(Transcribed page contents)
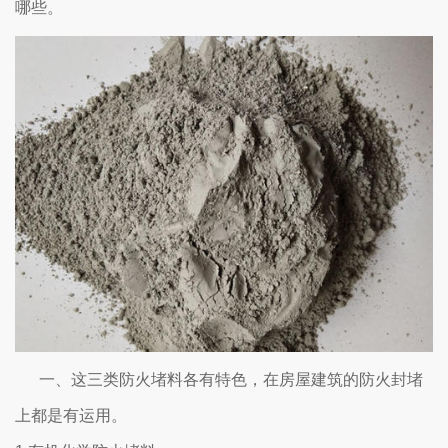
哪些。
一、这三类防火堵料各有特色，在房屋建筑的防火封堵
上都是有运用。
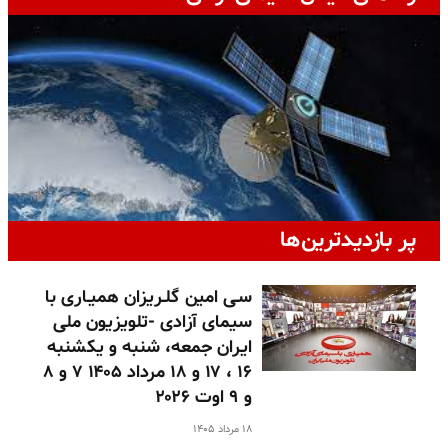
پر بازدیدترین‌ها
سـی امین گلـریزان همیـاری با
سیمای آزادی -تلویزیون ملی
ایران جمعه، شنبه و یکشنبه
۱۶ ، ۱۷ و ۱۸ مرداد ۱۴۰۵ ۷ و ۸
و ۹ اوت ۲۰۲۶
۱۸ مرداد ۱۴۰۵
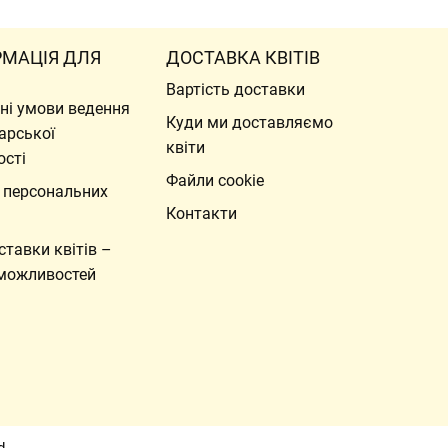
РМАЦІЯ ДЛЯ
ДОСТАВКА КВІТІВ
Вартість доставки
ні умови ведення
Куди ми доставляємо
арської
квіти
ості
Файли cookie
 персональних
Контакти
ставки квітів –
можливостей
d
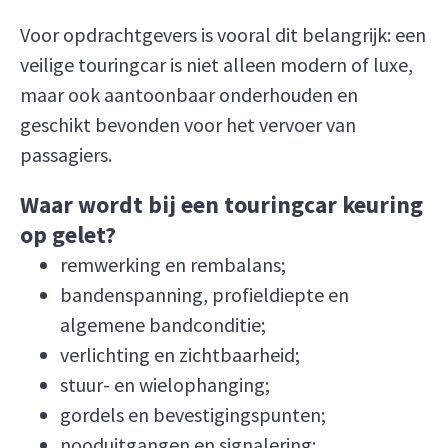
Voor opdrachtgevers is vooral dit belangrijk: een
veilige touringcar is niet alleen modern of luxe,
maar ook aantoonbaar onderhouden en
geschikt bevonden voor het vervoer van
passagiers.
Waar wordt bij een touringcar keuring
op gelet?
remwerking en rembalans;
bandenspanning, profieldiepte en
algemene bandconditie;
verlichting en zichtbaarheid;
stuur- en wielophanging;
gordels en bevestigingspunten;
nooduitgangen en signalering;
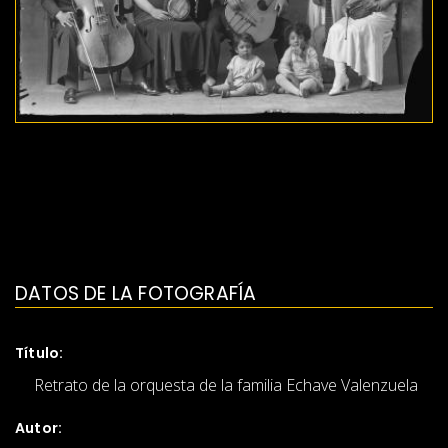
DATOS DE LA FOTOGRAFÍA
Título:
Retrato de la orquesta de la familia Echave Valenzuela
Autor:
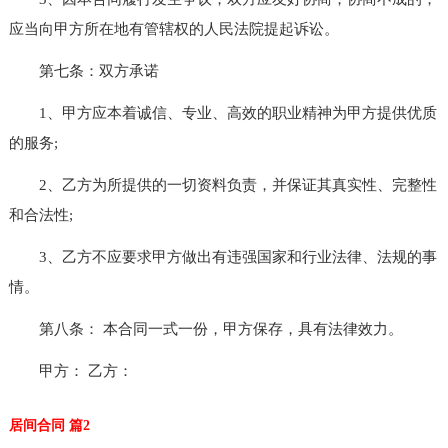
应当向甲方所在地有管辖权的人民法院提起诉讼。
第七条：双方承诺
1、甲方应本着诚信、专业、高效的职业精神为甲方提供优质
的服务;
2、乙方为所提供的一切资料负责，并保证其真实性、完整性
和合法性;
3、乙方不应要求甲方做出有违强国家和行业法律、法规的事
情。
第八条： 本合同一式一份，甲方保存，具有法律效力。
甲方： 乙方：
居间合同 篇2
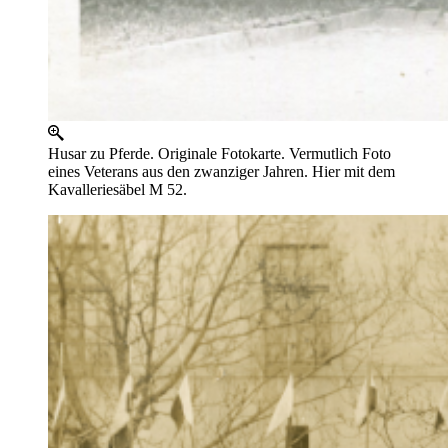
Husar zu Pferde. Originale Fotokarte. Vermutlich Foto
eines Veterans aus den zwanziger Jahren. Hier mit dem
Kavalleriesäbel M 52.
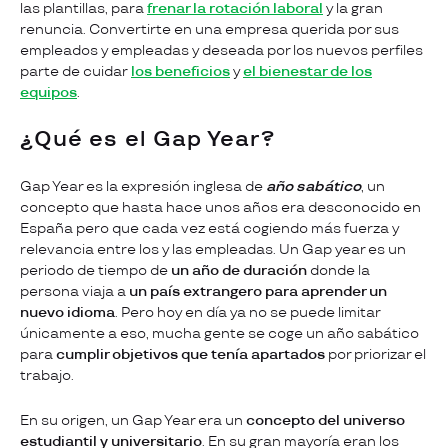
las plantillas, para
frenar la rotación laboral
y la gran
renuncia. Convertirte en una empresa querida por sus
empleados y empleadas y deseada por los nuevos perfiles
parte de cuidar
los beneficios
y
el bienestar de los
equipos
.
¿Qué es el Gap Year?
Gap Year es la expresión inglesa de
año sabático
, un
concepto que hasta hace unos años era desconocido en
España pero que cada vez está cogiendo más fuerza y
relevancia entre los y las empleadas. Un Gap year es un
periodo de tiempo de
un año de duración
donde la
persona viaja a
un país extrangero para aprender un
nuevo idioma
. Pero hoy en día ya no se puede limitar
únicamente a eso, mucha gente se coge un año sabático
para
cumplir objetivos que tenía apartados
por priorizar el
trabajo.
En su origen, un Gap Year era un
concepto del universo
estudiantil y universitario
. En su gran mayoría eran los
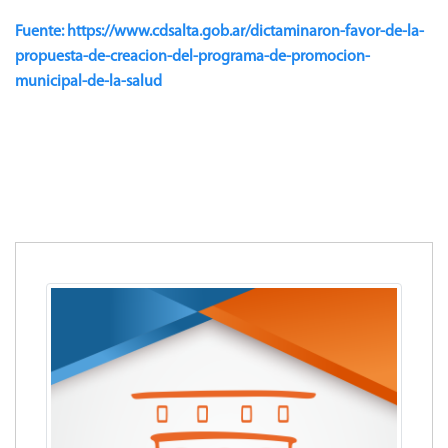
Fuente: https://www.cdsalta.gob.ar/dictaminaron-favor-de-la-
propuesta-de-creacion-del-programa-de-promocion-
municipal-de-la-salud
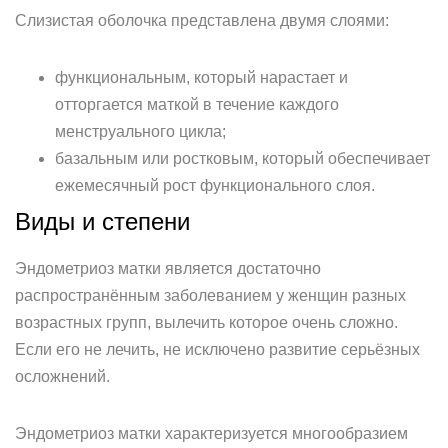
Слизистая оболочка представлена двумя слоями:
функциональным, который нарастает и
отторгается маткой в течение каждого
менструального цикла;
базальным или ростковым, который обеспечивает
ежемесячный рост функционального слоя.
Виды и степени
Эндометриоз матки является достаточно
распространённым заболеванием у женщин разных
возрастных групп, вылечить которое очень сложно.
Если его не лечить, не исключено развитие серьёзных
осложнений.
Эндометриоз матки характеризуется многообразием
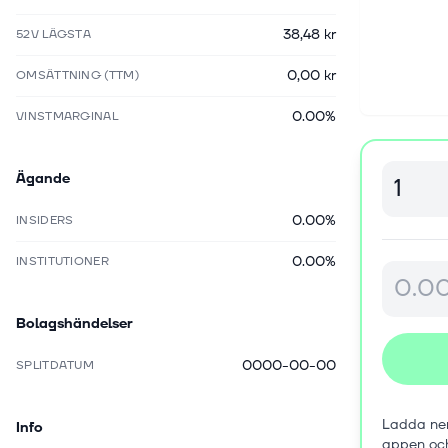
38,48 kr
52V LÄGSTA
0,00 kr
OMSÄTTNING (TTM)
0.00%
VINSTMARGINAL
Ägande
0.00%
INSIDERS
0.00%
INSTITUTIONER
Bolagshändelser
0000-00-00
SPLITDATUM
Ladda ner
Info
appen oc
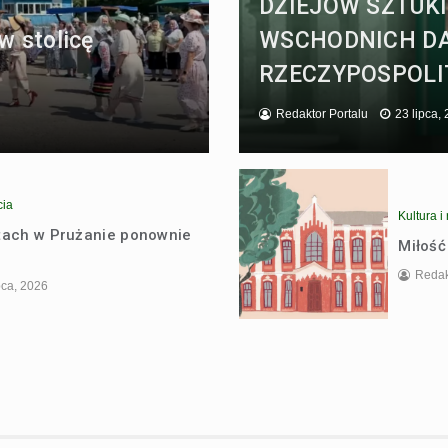
DZIEJÓW SZTUKI
w stolicę
WSCHODNICH D
RZECZYPOSPOLI
Redaktor Portalu
23 lipca,
cia
Kultura i 
atach w Prużanie ponownie
Miłość
Redak
pca, 2026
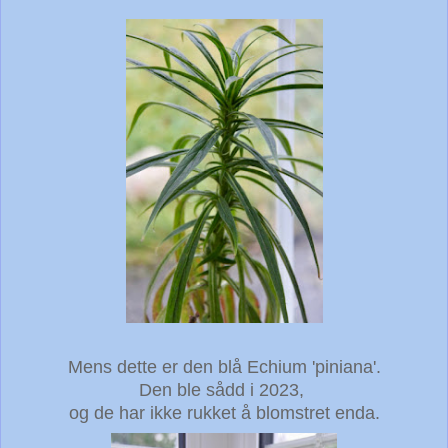
Mens dette er den blå Echium 'piniana'.
Den ble sådd i 2023,
og de har ikke rukket å blomstret enda.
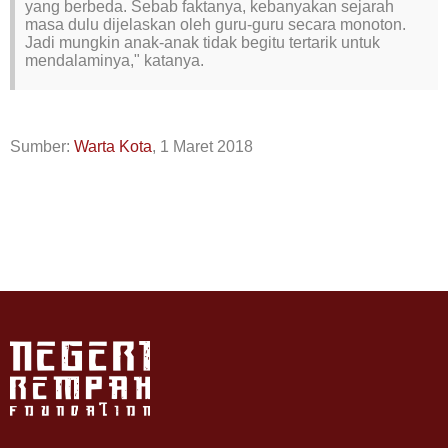
yang berbeda. Sebab faktanya, kebanyakan sejarah
masa dulu dijelaskan oleh guru-guru secara monoton.
Jadi mungkin anak-anak tidak begitu tertarik untuk
mendalaminya," katanya.
Sumber:
Warta Kota
, 1 Maret 2018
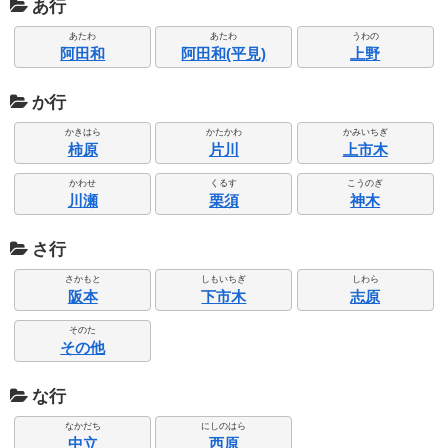
あ行
あたわ
あたわ
うわの
阿田和
阿田和(平見)
上野
か行
かきはら
かたかわ
かみいちぎ
柿原
片川
上市木
かわせ
くるす
こうのぎ
川瀬
栗須
神木
さ行
さかもと
しもいちぎ
しわら
阪本
下市木
志原
そのた
その他
な行
なかだち
にしのはら
中立
西原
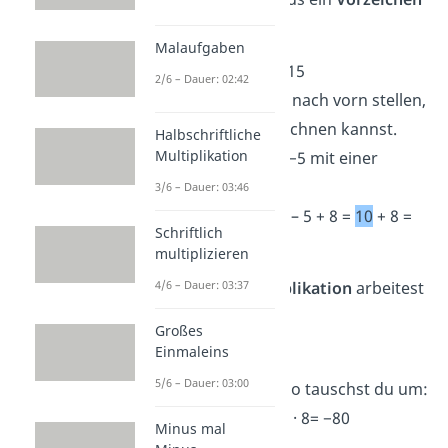
ist.
Malaufgaben
➡️Beispiel:
−5 + 8 + 15
2/6 – Dauer: 02:42
Du möchtest die 15 nach vorn stellen,
damit du leichter rechnen kannst.
Halbschriftliche
Multiplikation
Dann musst du die −5 mit einer
Klammer sichern:
3/6 – Dauer: 03:46
→
15 + (−5)
+ 8 = 15 – 5 + 8 =
10
+ 8 =
Schriftlich
18
multiplizieren
Auch bei der
Multiplikation
arbeitest
4/6 – Dauer: 03:37
du mit Klammern.
Großes
Einmaleins
➡️Beispiel:
−2 · 8 · 5
5/6 – Dauer: 03:00
−2 · 5 ergibt −10. Also tauschst du um:
→
5 · (−2)
· 8 =
(−10)
· 8= −80
Minus mal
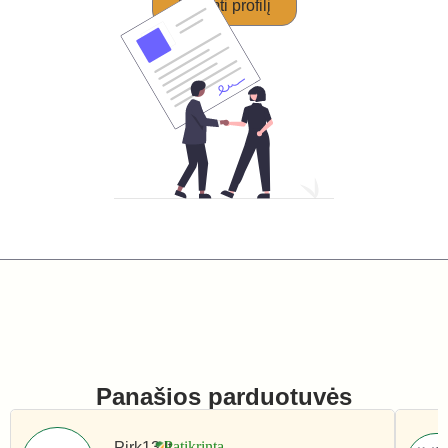
Perimti profilį
Panašios parduotuvės
Pirk13.lt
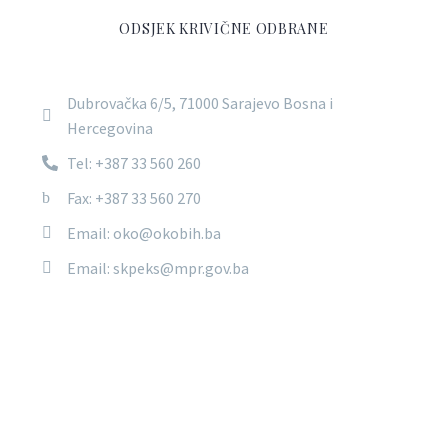
ODSJEK KRIVIČNE ODBRANE
Dubrovačka 6/5, 71000 Sarajevo Bosna i
Hercegovina
Tel: +387 33 560 260
Fax: +387 33 560 270
Email: oko@okobih.ba
Email: skpeks@mpr.gov.ba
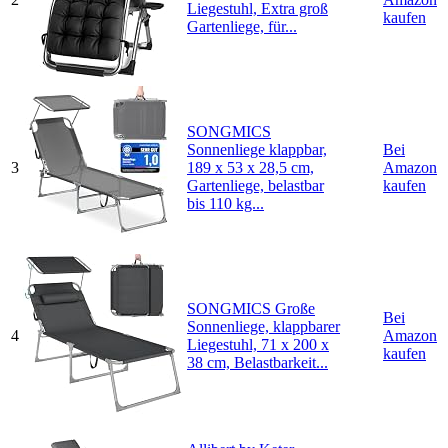
Liegestuhl, Extra groß
kaufen
Gartenliege, für...
SONGMICS
Sonnenliege klappbar,
Bei
3
189 x 53 x 28,5 cm,
Amazon
Gartenliege, belastbar
kaufen
bis 110 kg...
SONGMICS Große
Bei
Sonnenliege, klappbarer
4
Amazon
Liegestuhl, 71 x 200 x
kaufen
38 cm, Belastbarkeit...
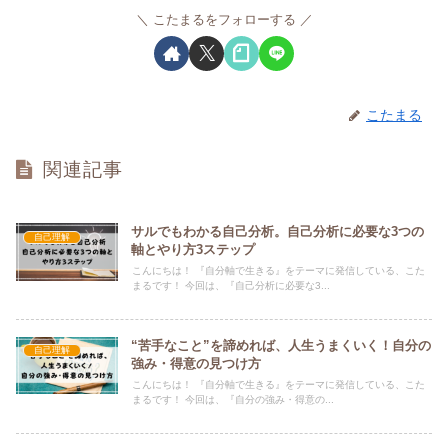
こたまるをフォローする
こたまる
関連記事
サルでもわかる自己分析。自己分析に必要な3つの
自己理解
軸とやり方3ステップ
こんにちは！ 『自分軸で生きる』をテーマに発信している、こた
まるです！ 今回は、『自己分析に必要な3...
“苦手なこと”を諦めれば、人生うまくいく！自分の
自己理解
強み・得意の見つけ方
こんにちは！ 『自分軸で生きる』をテーマに発信している、こた
まるです！ 今回は、『自分の強み・得意の...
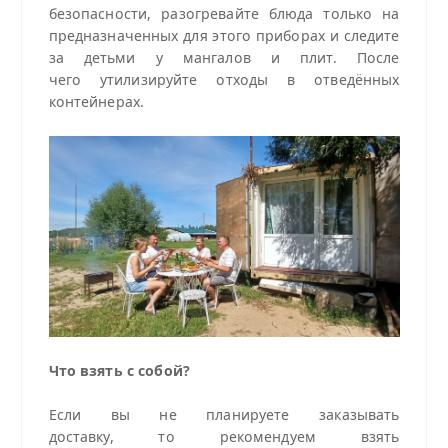
безопасности, разогревайте блюда только на
предназначенных для этого приборах и следите
за детьми у мангалов и плит. После
чего утилизируйте отходы в отведённых
контейнерах.
Что взять с собой?
Если вы не планируете заказывать
доставку, то рекомендуем взять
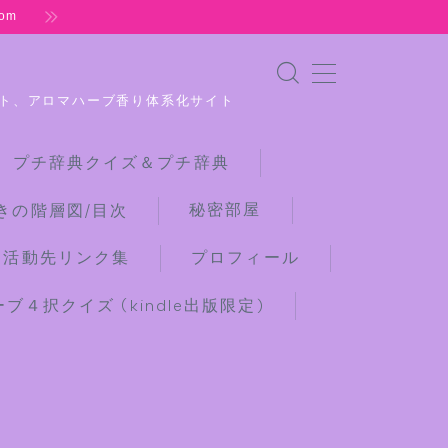
om
ト、アロマハーブ香り体系化サイト
 プチ辞典クイズ＆プチ辞典
秘密部屋
きの階層図/目次
な活動先リンク集
プロフィール
４択クイズ (kindle出版限定)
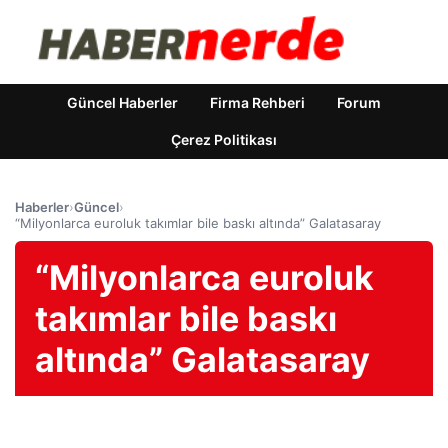
Güncel Haberler
Firma Rehberi
Forum
Çerez Politikası
Haberler
›
Güncel
›
“Milyonlarca euroluk takımlar bile baskı altında” Galatasaray
“Milyonlarca euroluk
takımlar bile baskı
altında” Galatasaray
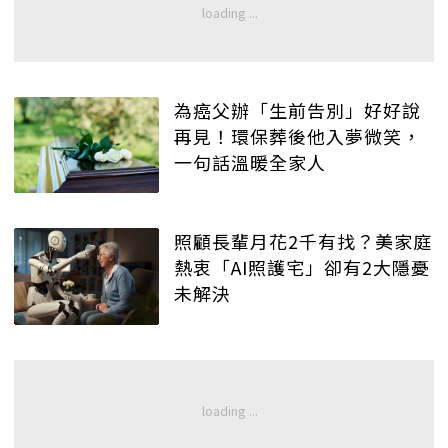
為癌父辦「生前告別」好好說
再見！環保葬後他入夢微笑，
一句話溫暖全家人
照顧長輩月花2千有找？美家庭
熱衷「AI照護宅」卻有2大隱憂
未解決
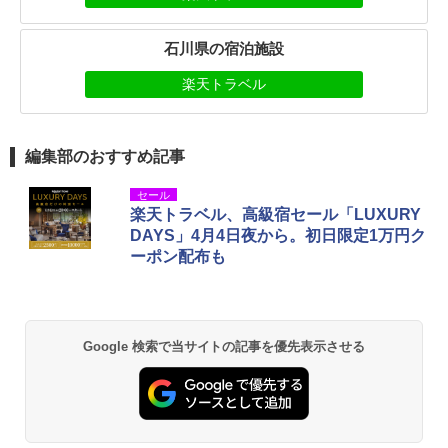
石川県の宿泊施設
楽天トラベル
編集部のおすすめ記事
セール
楽天トラベル、高級宿セール「LUXURY
DAYS」4月4日夜から。初日限定1万円ク
ーポン配布も
Google 検索で当サイトの記事を優先表示させる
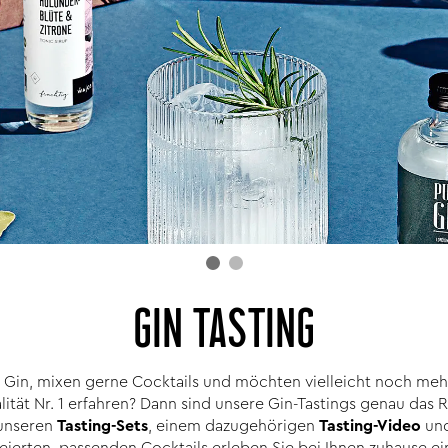
GIN TASTING
n Gin, mixen gerne Cocktails und möchten vielleicht noch meh
lität Nr. 1 erfahren? Dann sind unsere Gin-Tastings genau das R
 unseren
Tasting-Sets
, einem dazugehörigen
Tasting-Video
un
eierten, passenden Cocktails erleben Sie bei Ihnen zuhause ei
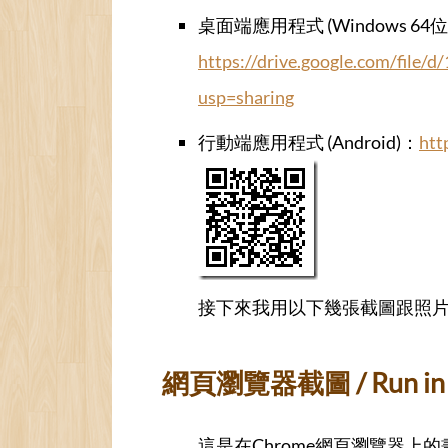
桌面端應用程式 (Windows 64
https://drive.google.com/fil
usp=sharing
行動端應用程式 (Android)：
htt
接下來我用以下幾張截圖跟照
網頁瀏覽器截圖 / Run in 
這是在Chrome網頁瀏覽器上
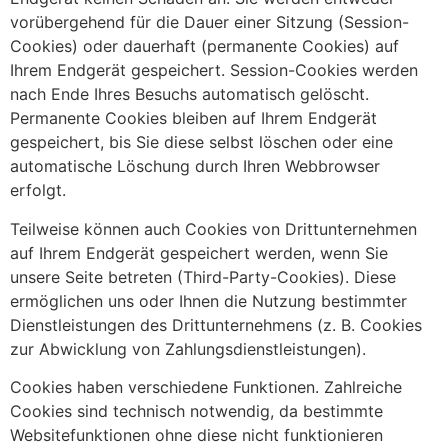
vorübergehend für die Dauer einer Sitzung (Session-
Cookies) oder dauerhaft (permanente Cookies) auf
Ihrem Endgerät gespeichert. Session-Cookies werden
nach Ende Ihres Besuchs automatisch gelöscht.
Permanente Cookies bleiben auf Ihrem Endgerät
gespeichert, bis Sie diese selbst löschen oder eine
automatische Löschung durch Ihren Webbrowser
erfolgt.
Teilweise können auch Cookies von Drittunternehmen
auf Ihrem Endgerät gespeichert werden, wenn Sie
unsere Seite betreten (Third-Party-Cookies). Diese
ermöglichen uns oder Ihnen die Nutzung bestimmter
Dienstleistungen des Drittunternehmens (z. B. Cookies
zur Abwicklung von Zahlungsdienstleistungen).
Cookies haben verschiedene Funktionen. Zahlreiche
Cookies sind technisch notwendig, da bestimmte
Websitefunktionen ohne diese nicht funktionieren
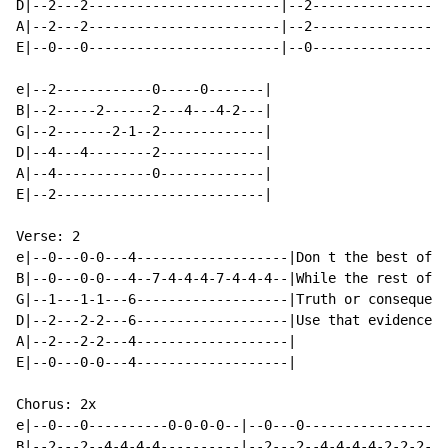
D|--2---2------------------------|--2-----------------
A|--2---2------------------------|--2-----------------
E|--0---0------------------------|--0-----------------
e|--2------------0-----0-------|

B|--2-----2------2---4---4-2---|

G|--2-------2-1--2-------------|

D|--4---4--------2-------------|

A|--4------------0-------------|

E|--2--------------------------|

Verse: 2

e|--0---0-0---4-------------------|Don t the best of t
B|--0---0-0---4--7-4-4-4-7-4-4-4--|While the rest of t
G|--1---1-1---6-------------------|Truth or consequenc
D|--2---2-2---6-------------------|Use that evidence r
A|--2---2-2---4-------------------|

E|--0---0-0---4-------------------|

Chorus: 2x

e|--0---0----------0-0-0-0--|--0---0------------------
B|--2---2--4-4-4-4----------|--2---2--4-4-4-4-2-2-2-2-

ABOUT THIS TASK -> Starting with the first line of the records above and stopping after the line containing "frenar la rotación laboral", repeat every line exactly and leave out the pictures.

WRITTEN RESPONSE ->
哪些。
一、这三类防火堵料各有特色，在房屋建筑的防火封堵
上都是有运用。
پر بازدیدترین‌ها
سـی امین گلـریزان همیـاری با
سیمای آزادی -تلویزیون ملی
ایران جمعه، شنبه و یکشنبه
۱۶ ، ۱۷ و ۱۸ مرداد ۱۴۰۵ ۷ و ۸
و ۹ اوت ۲۰۲۶
۱۸ مرداد ۱۴۰۵
РМАЦІЯ ДЛЯ
ДОСТАВКА КВІТІВ
Вартість доставки
ні умови ведення
Куди ми доставляємо
арської
квіти
ості
Файли cookie
 персональних
Контакти
ставки квітів –
можливостей
d
Voor opdrachtgevers is vooral dit belangrijk: een
veilige touringcar is niet alleen modern of luxe,
maar ook aantoonbaar onderhouden en
geschikt bevonden voor het vervoer van
passagiers.
Waar wordt bij een touringcar keuring
op gelet?
remwerking en rembalans;
bandenspanning, profieldiepte en
algemene bandconditie;
verlichting en zichtbaarheid;
stuur- en wielophanging;
gordels en bevestigingspunten;
nooduitgangen en signalering;
DATOS DE LA FOTOGRAFÍA
Título:
Retrato de la orquesta de la familia Echave Valenzuela
Autor:
应当向甲方所在地有管辖权的人民法院提起诉讼。
第七条：双方承诺
1、甲方应本着诚信、专业、高效的职业精神为甲方提供优质
的服务;
2、乙方为所提供的一切资料负责，并保证其真实性、完整性
和合法性;
3、乙方不应要求甲方做出有违强国家和行业法律、法规的事
情。
第八条： 本合同一式一份，甲方保存，具有法律效力。
甲方： 乙方：
居间合同 篇2
Husar zu Pferde. Originale Fotokarte. Vermutlich Foto
eines Veterans aus den zwanziger Jahren. Hier mit dem
Kavalleriesäbel M 52.
las plantillas, para
frenar la rotación laboral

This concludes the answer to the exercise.